3. The Department has eliminated the ability of judges to exercise discretion on simple matters like granting immigrants additional time to prepare. Why? Again, to ensure that immigrants do not have adequate time to prepare cases in a fundamentally fair way.

These measures do not sit well with immigration judges.

They already face extraordinary pressure from the huge backlog of cases emanating from heightened DHS detention policies.

This is coupled with hostile neglect of the immigration court system’s needs for modern equipment and increased staff support.

As a result, the Union has increasingly taken a stance calling for the immigration courts to be made independent from politics – similar to other federal courts – like the bankruptcy and tax courts.

Decertification Of Immigration Judges Union Is Political Tool To Erode Judicial Integrity

In turn, the Department of Justice filed suit to decertify the Union and minimize the independence of immigration judges.  The department lost its initial attempt to classify the judges as bureaucratic functionaries.

The DOJ asserted that the role of immigration judges should be considered management position employees.

On July 31, 2020, the Federal Labor Relations Authority Regional Director Jessica Bartlett rejected this contention.  She pointed out their decisions are typically subject to the review of the Board of Immigration Appeals and do not set precedent, as well as that the judges are not involved in creating or setting policies at the Department of Justice.

The ability to make factual findings, Bartlett emphasized, does not convert their position into one as managment officials.

The Justice Department, in response, challenged this position and asked the FLRA Board to review the decision.  On November 2, 2020, the Board overruled Bartlett and concluded that immigration judges are management officials. The action stripped the judges of their collective bargaining rights.

In dissent, Board member Ernest DuBester, the lone Democrat on the FLRA, asserted the majority’s analysis ignores distinctions between the authority possessed by immigration judges versus the authority of manangment officials to bind the agency with respect to its policies.

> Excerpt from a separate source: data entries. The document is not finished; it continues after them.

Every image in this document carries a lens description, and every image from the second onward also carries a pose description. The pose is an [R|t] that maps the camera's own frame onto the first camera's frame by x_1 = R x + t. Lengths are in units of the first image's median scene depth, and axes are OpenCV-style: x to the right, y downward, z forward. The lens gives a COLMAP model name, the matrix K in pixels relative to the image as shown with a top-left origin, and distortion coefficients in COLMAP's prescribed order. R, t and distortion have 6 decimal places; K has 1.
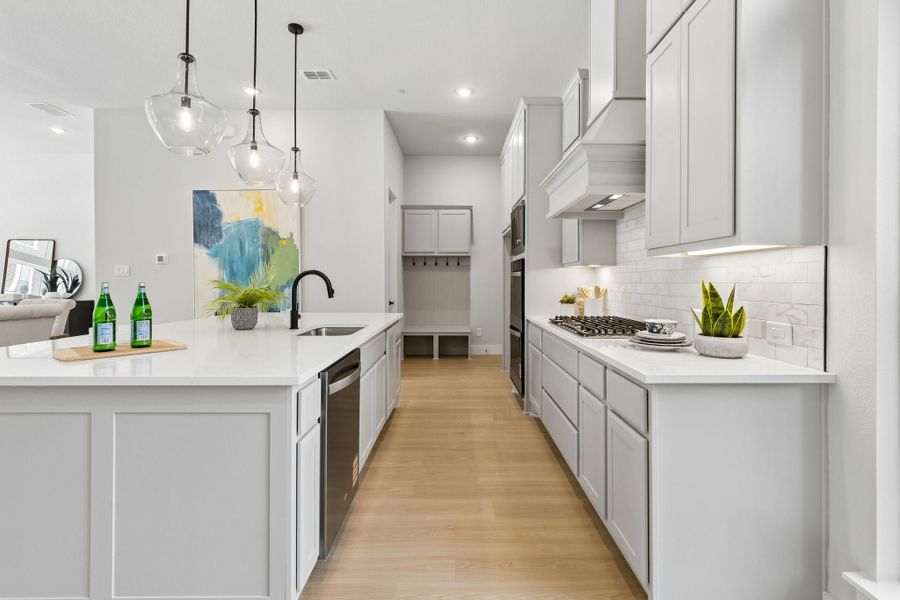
lens RADIAL K [[411.1, 0, 459.2], [0, 411.1, 284.4], [0, 0, 1]] dist [-0.000701, -0.000595]
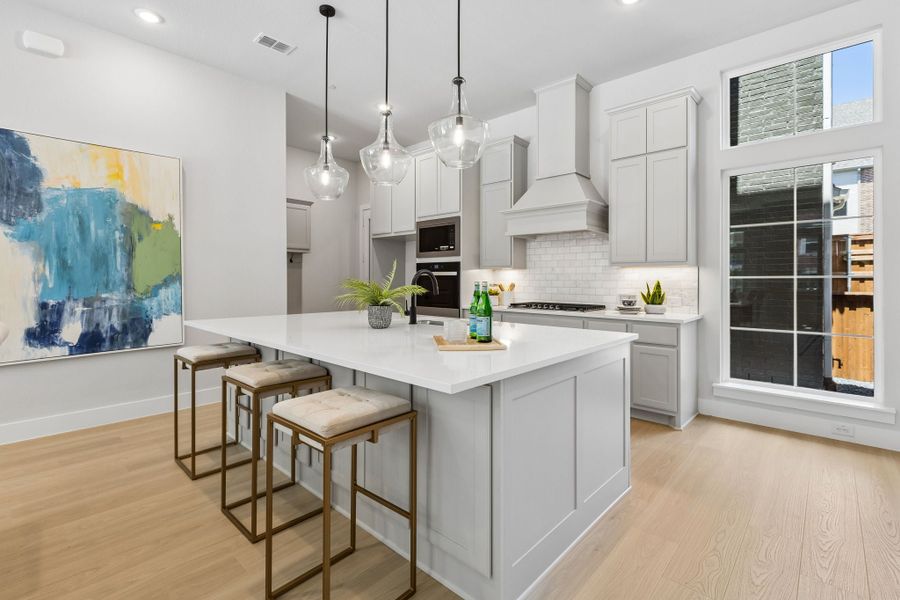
lens RADIAL K [[411.1, 0, 459.2], [0, 411.1, 284.4], [0, 0, 1]] dist [-0.000701, -0.000595]
pose [[0.678523, -0.009651, 0.734516, -0.606657], [0.004023, 0.999948, 0.009422, -0.003117], [-0.734569, -0.003438, 0.678526, 0.097495]]
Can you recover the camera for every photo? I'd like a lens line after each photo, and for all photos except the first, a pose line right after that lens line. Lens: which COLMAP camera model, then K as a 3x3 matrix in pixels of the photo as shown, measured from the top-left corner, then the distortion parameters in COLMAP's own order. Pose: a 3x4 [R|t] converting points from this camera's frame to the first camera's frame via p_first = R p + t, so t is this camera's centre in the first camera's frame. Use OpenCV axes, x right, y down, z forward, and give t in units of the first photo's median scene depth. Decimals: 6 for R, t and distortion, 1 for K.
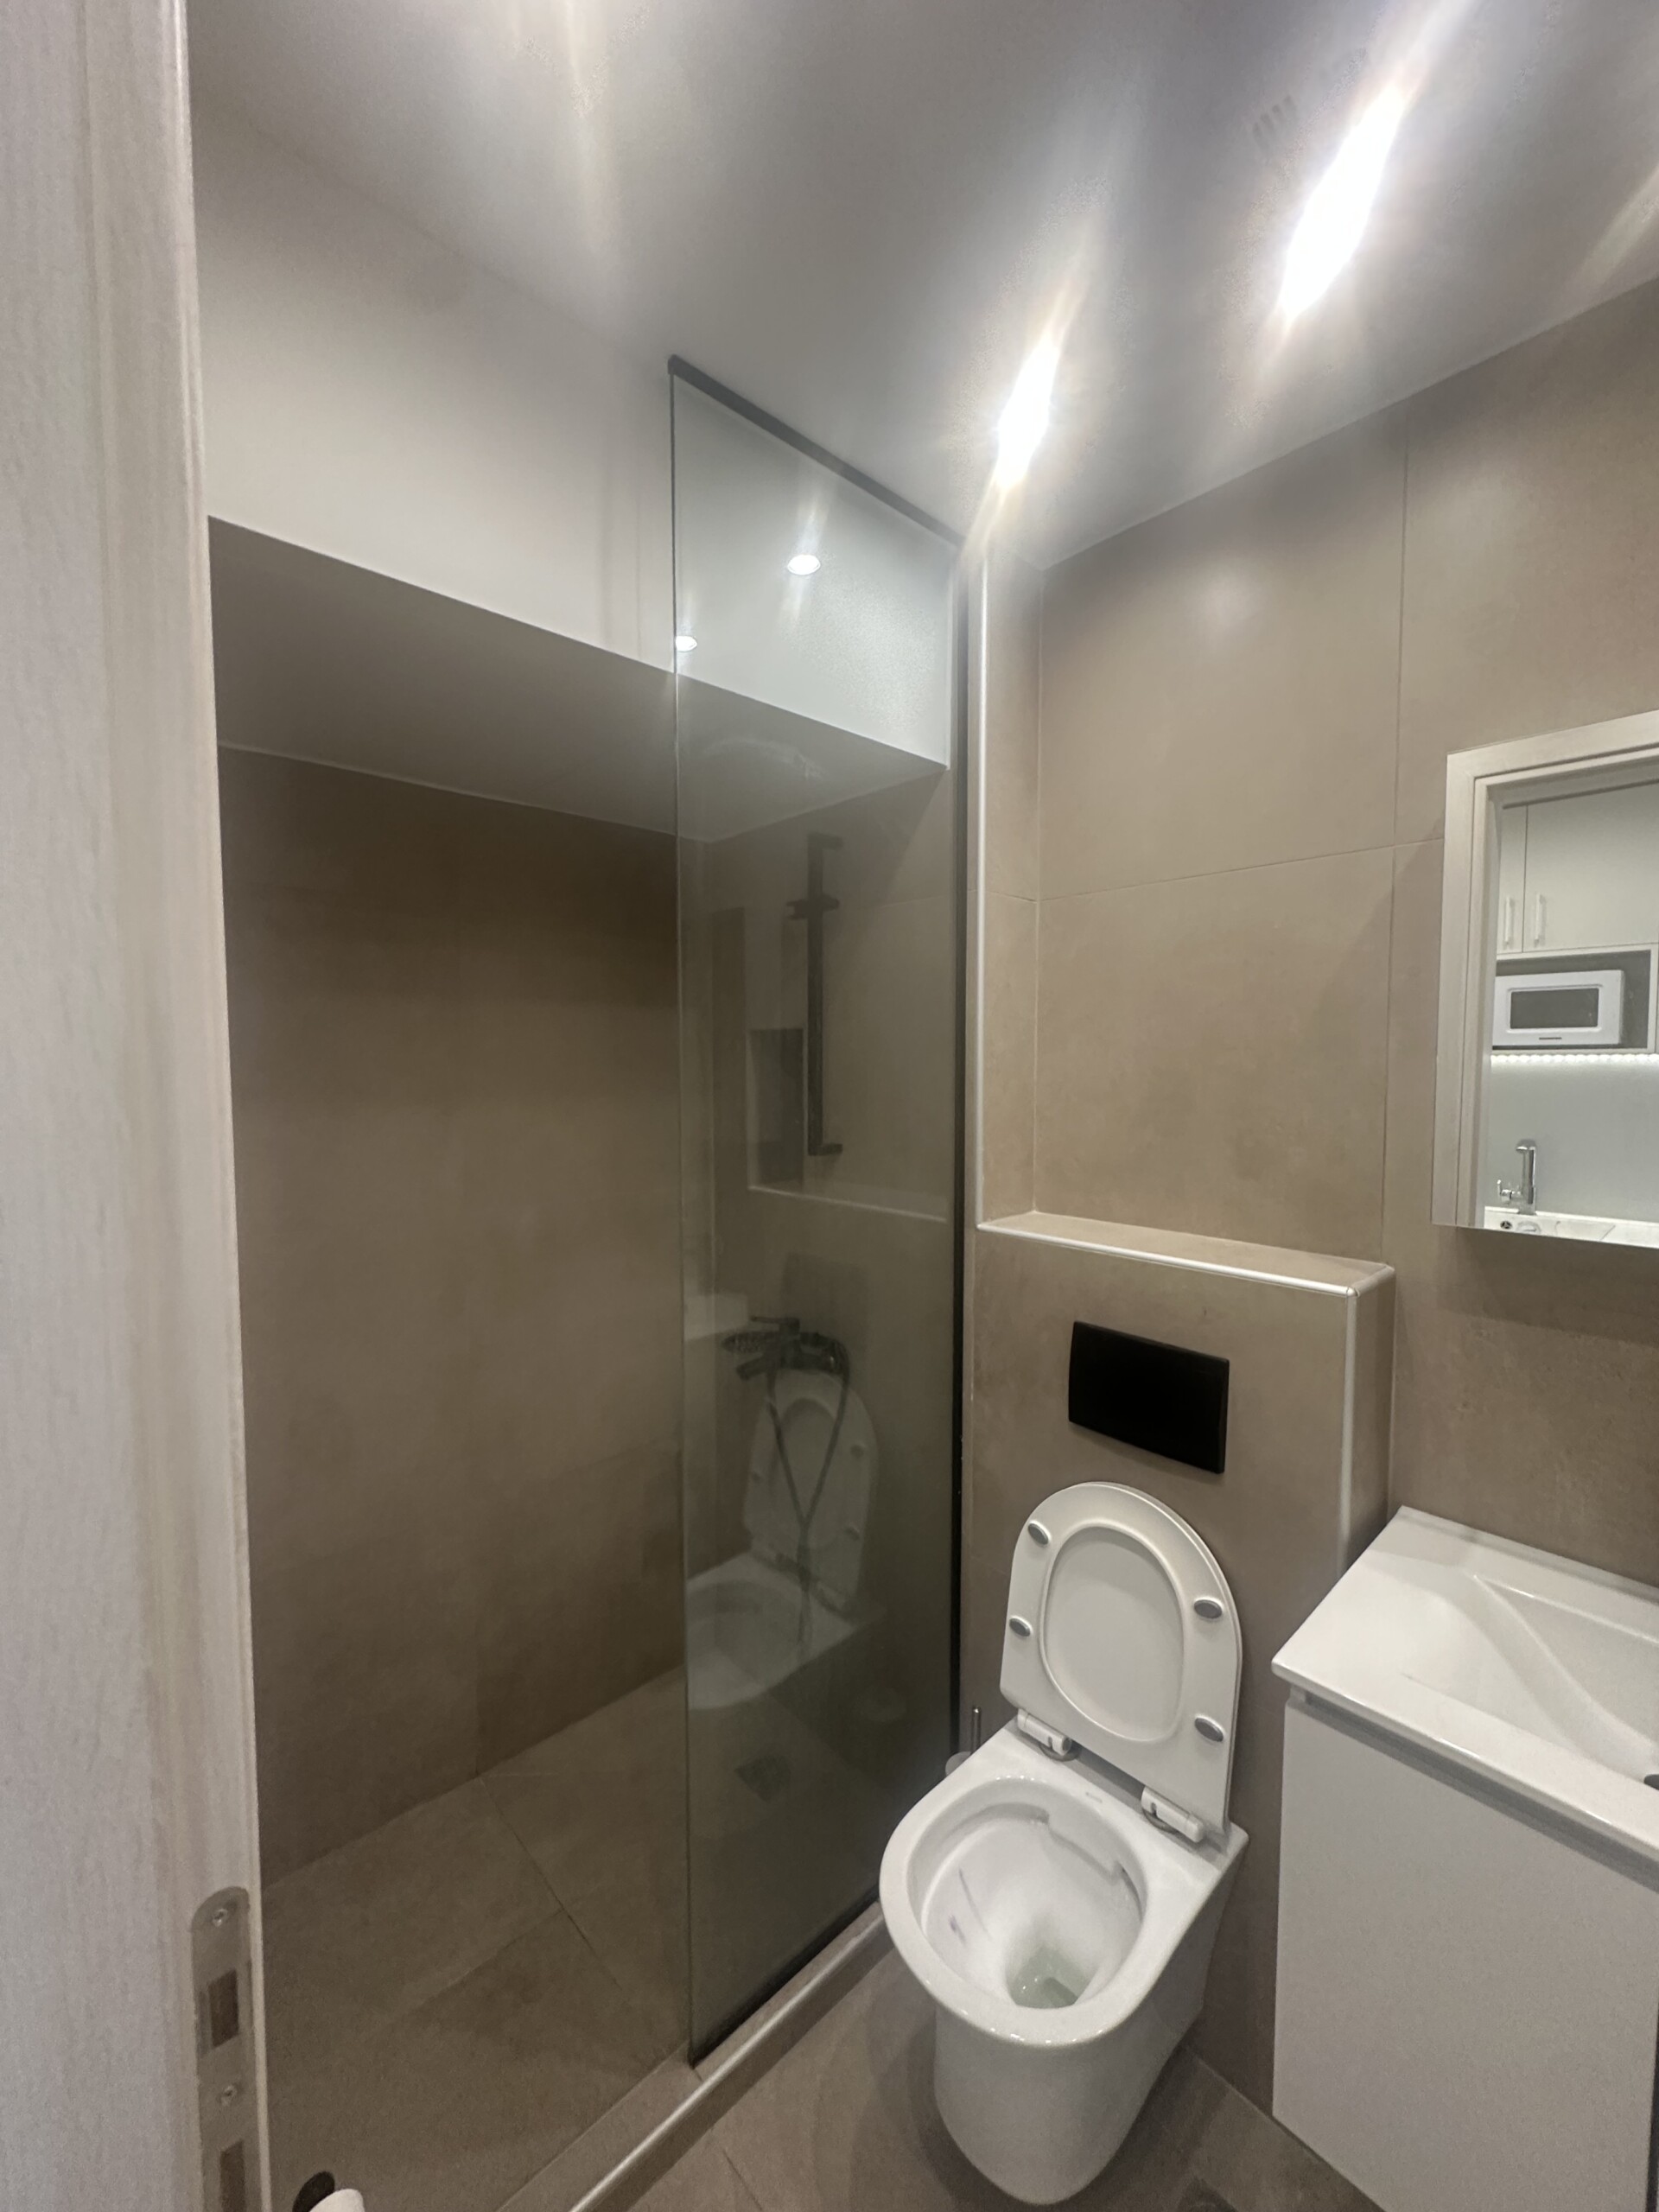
lens RADIAL K [[890.8, 0, 829.5], [0, 890.8, 1106.0], [0, 0, 1]] dist [0.000763, 0.000093]
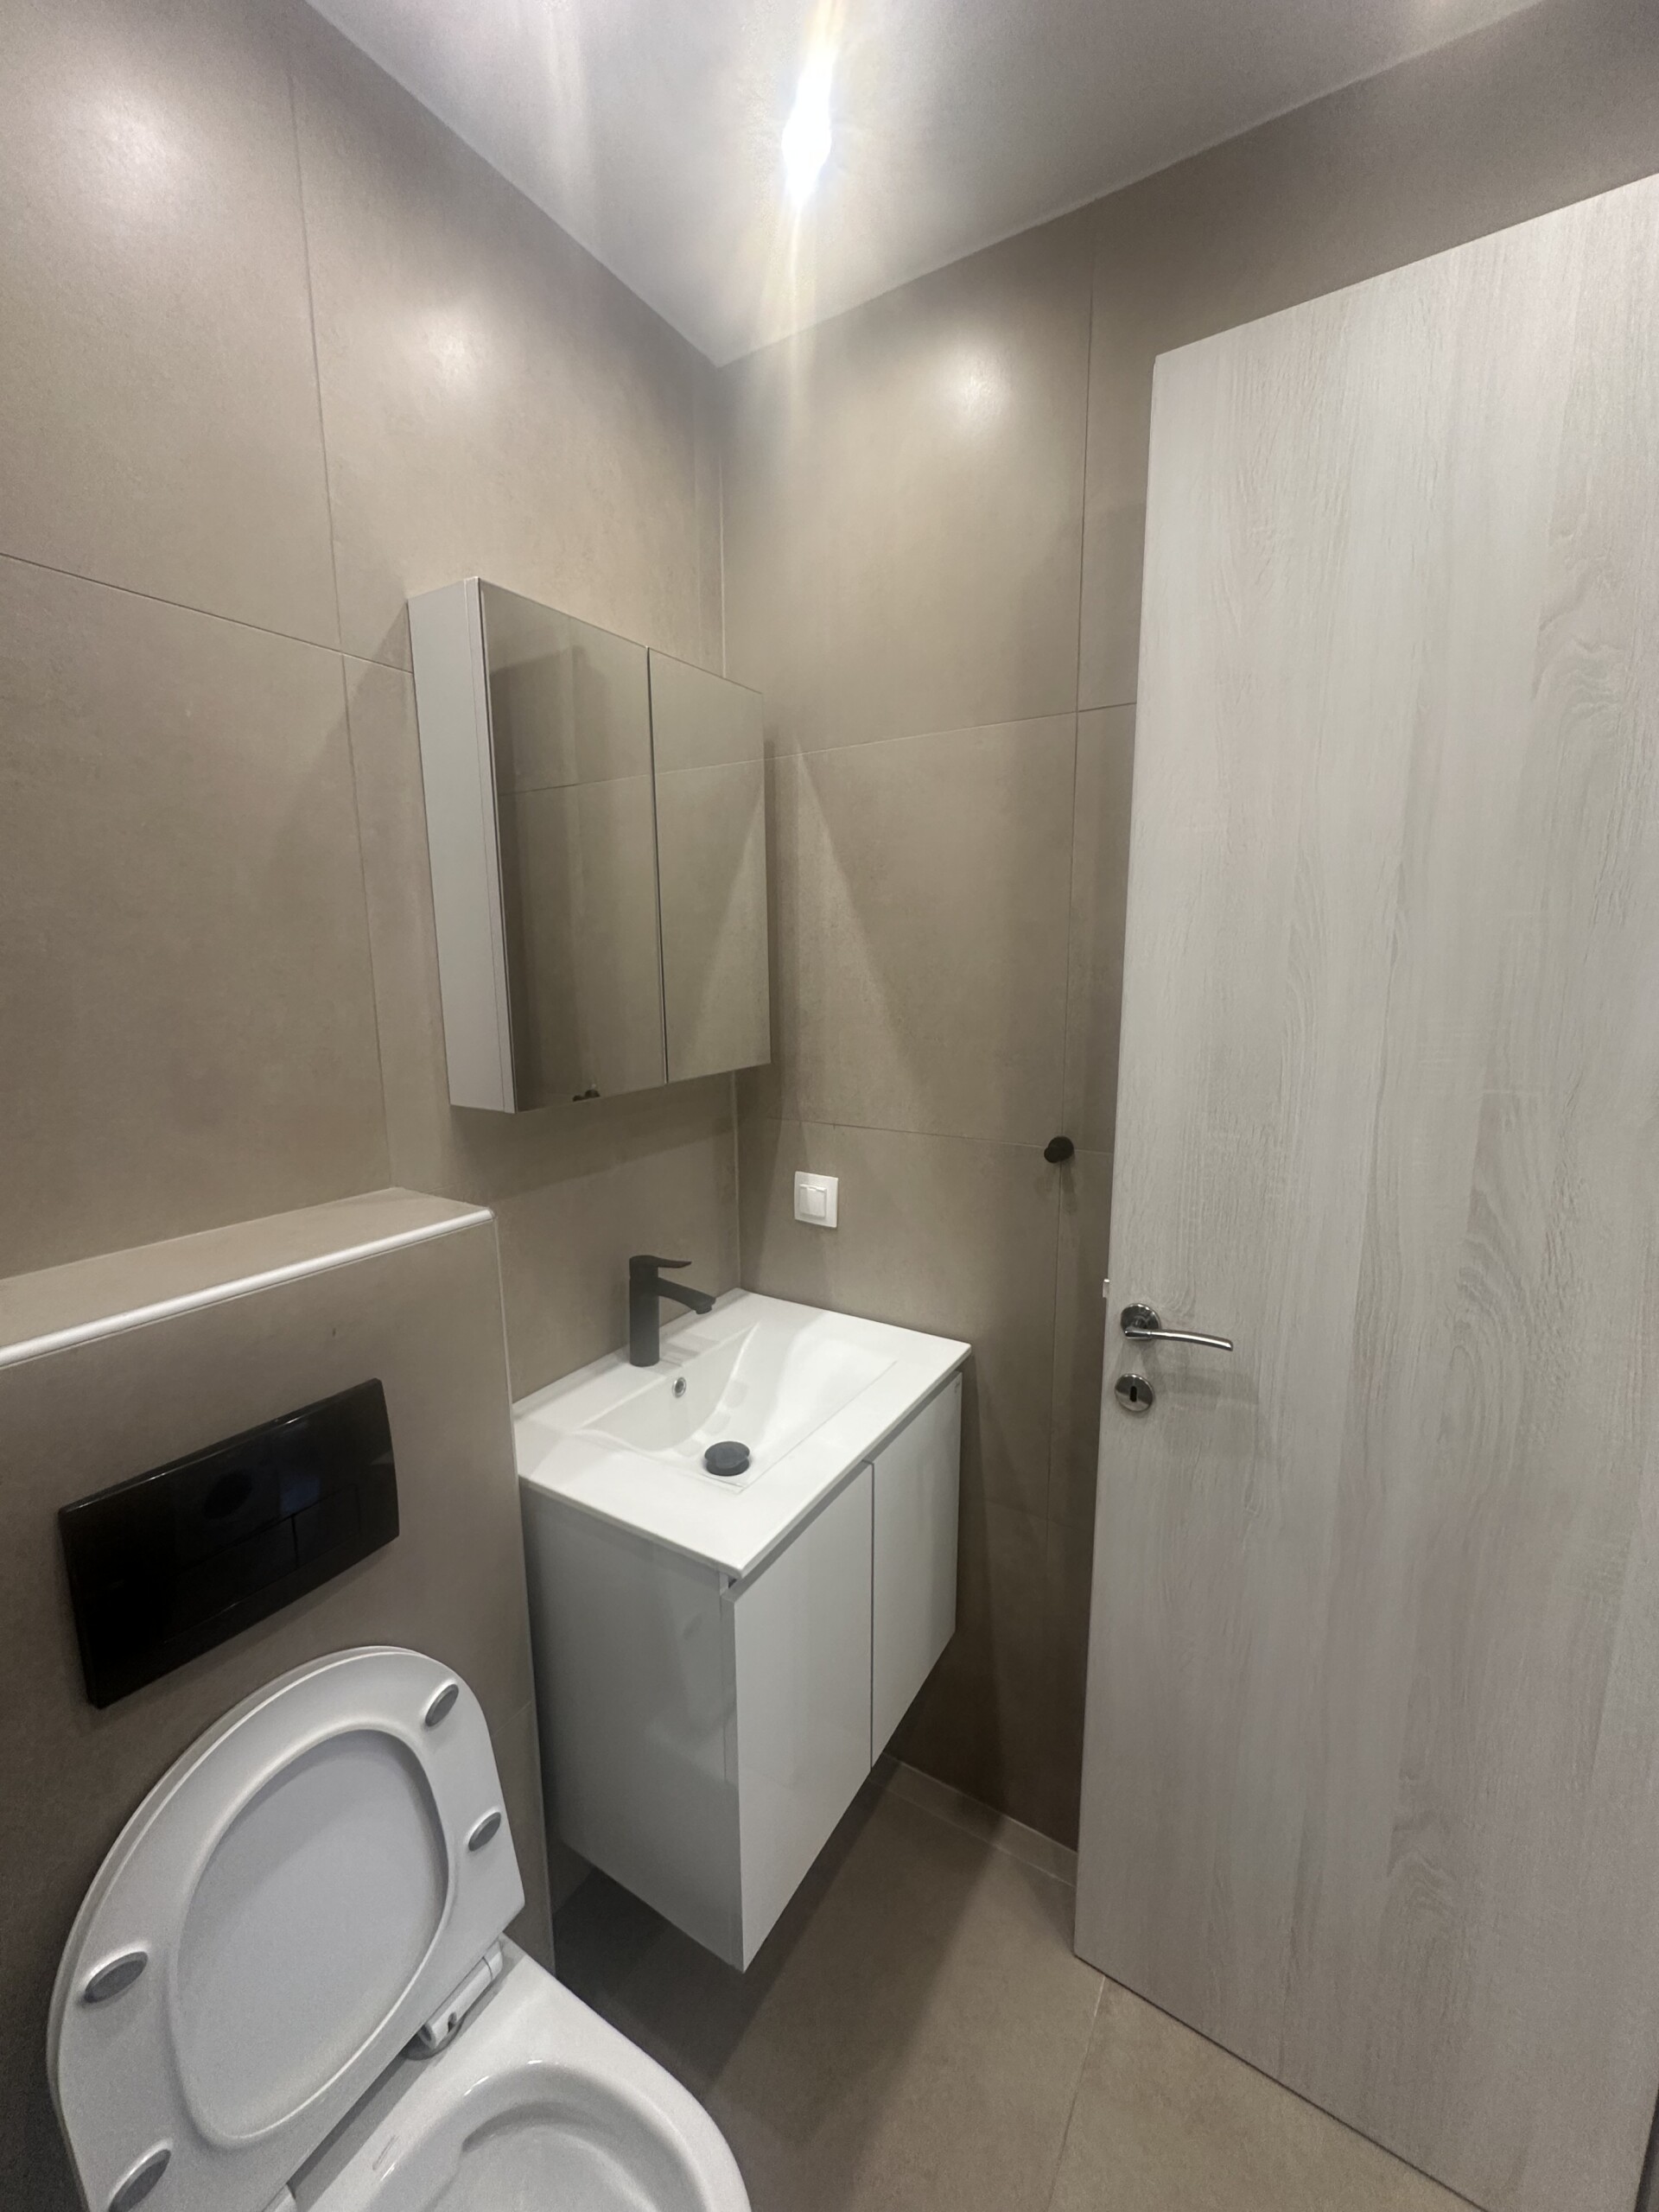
lens RADIAL K [[890.8, 0, 829.5], [0, 890.8, 1106.0], [0, 0, 1]] dist [0.000763, 0.000093]
pose [[-0.270835, -0.164247, 0.948510, -0.269570], [0.058855, 0.980667, 0.186621, -0.029190], [-0.960825, 0.106368, -0.255932, 0.837122]]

The rationale behind the FLRA decision is akin to an executive order issued by President Trump on October 22, 2020 that converts thousands of federal civil servants into political staff members who could be fired if they did not demonstrate fealty to him instead of the people they swore to serve.

The FLRA decision, just 11 days later, leaves immigration judges without any civil service protections and union representation. Like other federal employees, it makes them “at-will” employees who could be suspended or fired at the whim of managers, including for partisan reasons, with no avenues of appeal.

The battle is not over.

The judges’ union has indicated it will pursue all legal remedies to reverse the FLRA decision.  The final word will not heard until this matter is heard at the federal appellate level.  But until then, the union has been decertified.

It is also possible the Trump executive order regarding federal employees will be dismantled by the new Biden administration in January 2021.

Why Judicial Independence Is Essential For Immigration Due Process

All of this does not make for a great working relationship between the judges and their employer.

The judges are treated as if they are the enemy of the Justice Department, not dedicated legally-trained professionals trying to ensure our country’s immigration laws are followed.

Against this backdrop, is it possible for immigration judges to engage in thorough fact-finding and administer impartial justice?

Of course, that absence of due process at immigration court does not bother the current administration.

They’d prefer to throw out the middleman, the courts, and simply allow detention to directly proceed to deportation without any hearings.

Even though I have personal misgivings about several immigration judges, having battled with them for more than two decades, I’m on their side in this fight.

Immigration law cannot exist without a bench allowed to think for themselves.